Data excerpts

Start of Block

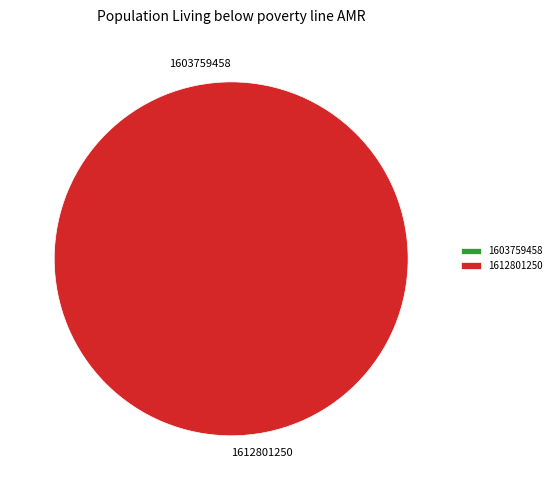

What percentage is the 1612801250 slice, to the nearest percent?

100%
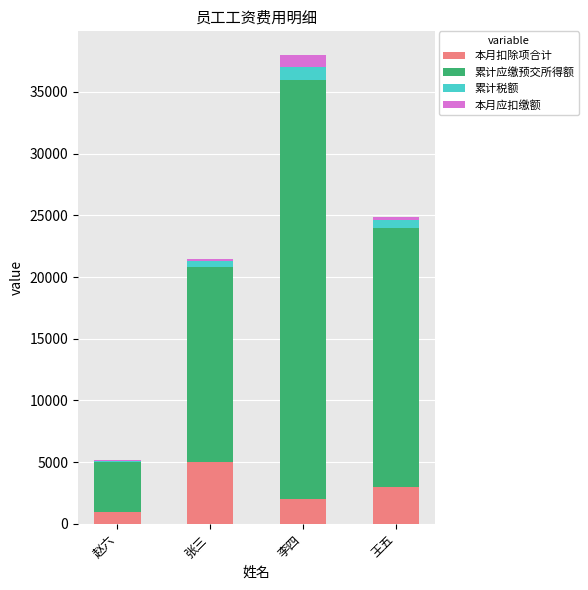

The 本月扣除项合计 series shows 5000.0 at 张三. True or false?

True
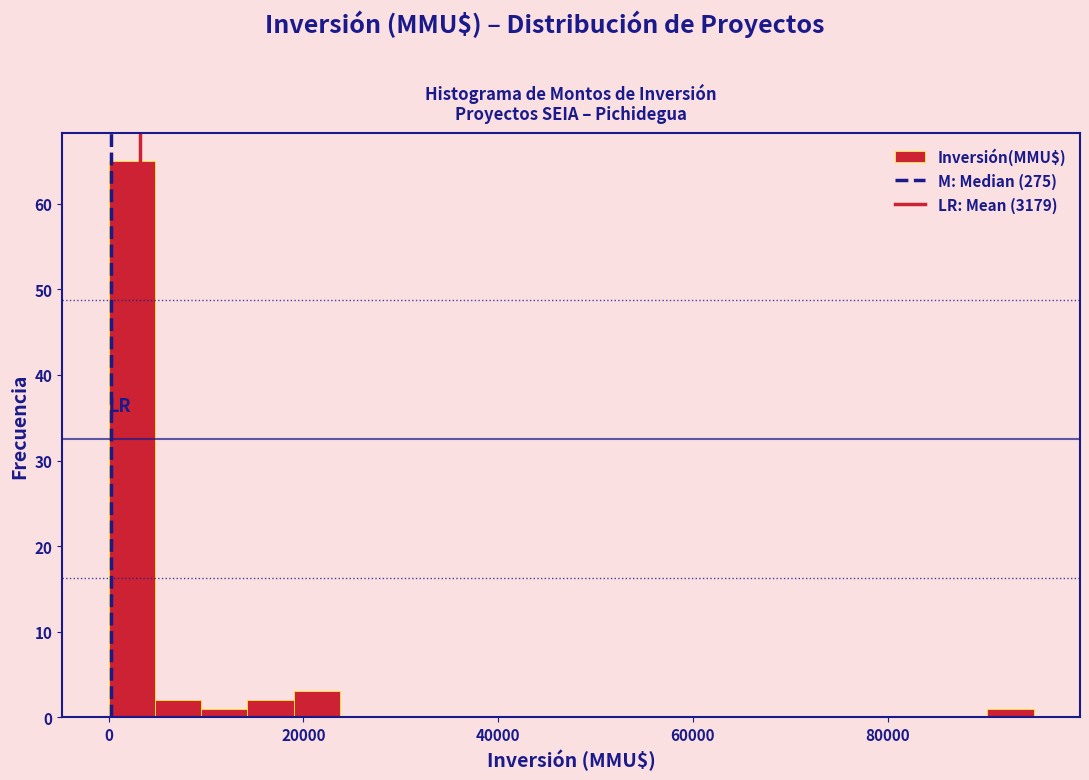

Around what value on the x-axis is the tallest bar? Give the approximate position of its centre, as read against the axis.

2000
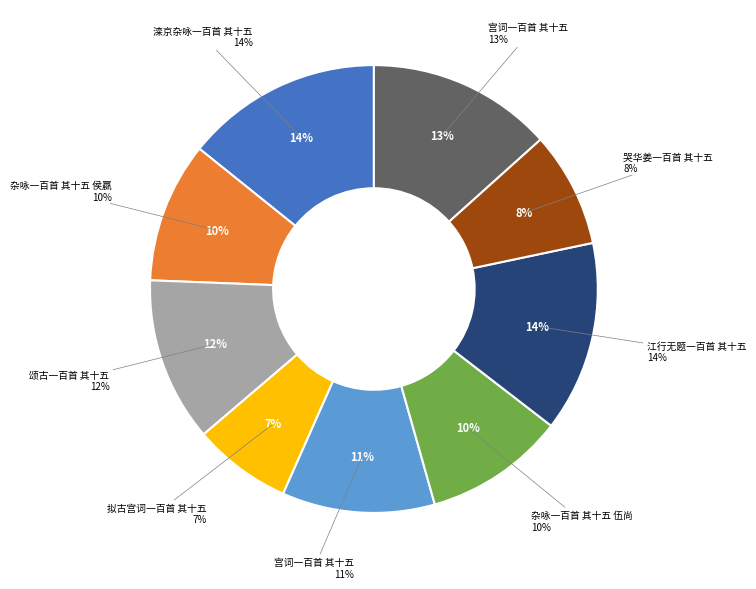

The 杂咏一百首 其十五 侯嬴 slice represents 1% of the pie. True or false?

False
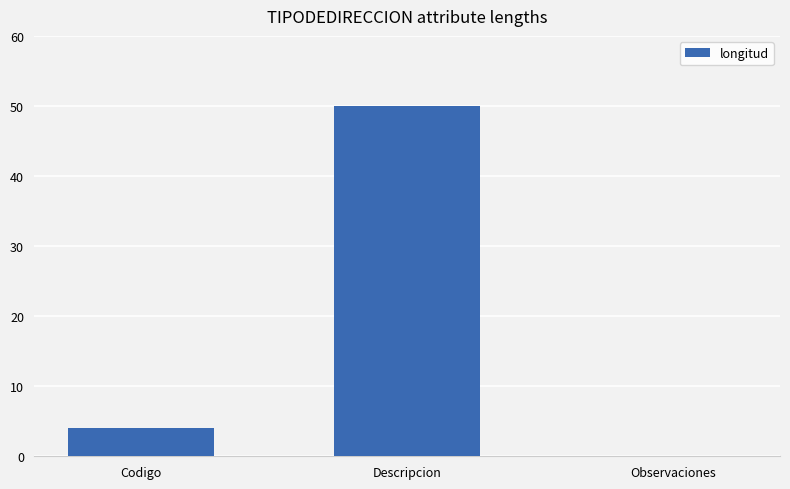

What is the sum of the values at Observaciones and Codigo?

4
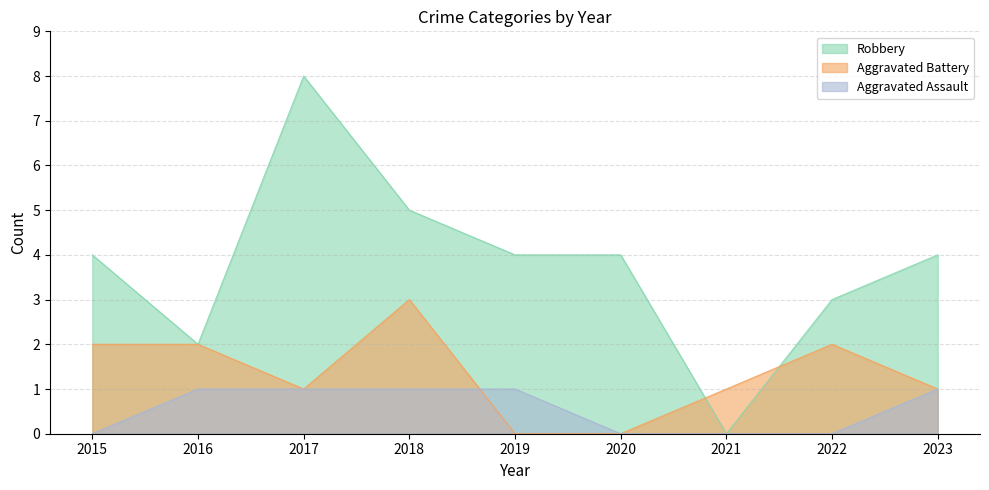

What is the average value of the Robbery series?

4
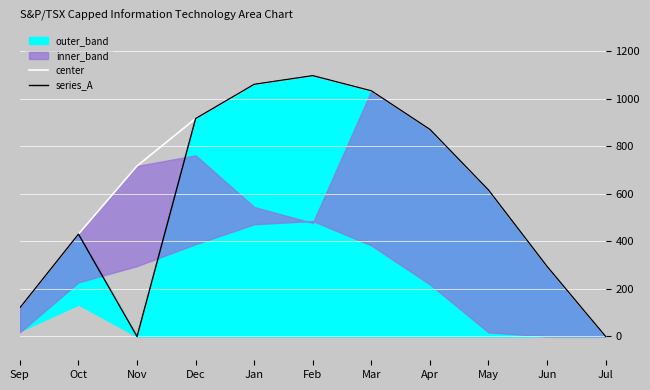

At which label does center reach its minimum?

Jul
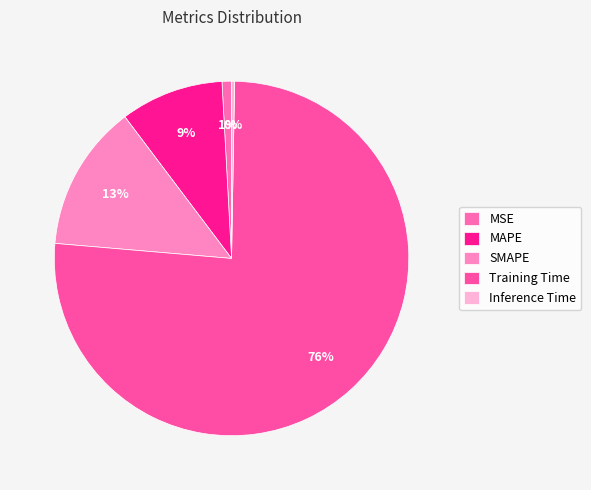

What is the change in value from MSE to Training Time?

+4.7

End of Block

What the exercise asks
Echo every line of the records above word for word, leaving out the pictures.

Exercise solution
What percentage is the 1612801250 slice, to the nearest percent?

100%

The 本月扣除项合计 series shows 5000.0 at 张三. True or false?

True

Around what value on the x-axis is the tallest bar? Give the approximate position of its centre, as read against the axis.

2000

The 杂咏一百首 其十五 侯嬴 slice represents 1% of the pie. True or false?

False

What is the sum of the values at Observaciones and Codigo?

4

What is the average value of the Robbery series?

4

At which label does center reach its minimum?

Jul

What is the change in value from MSE to Training Time?

+4.7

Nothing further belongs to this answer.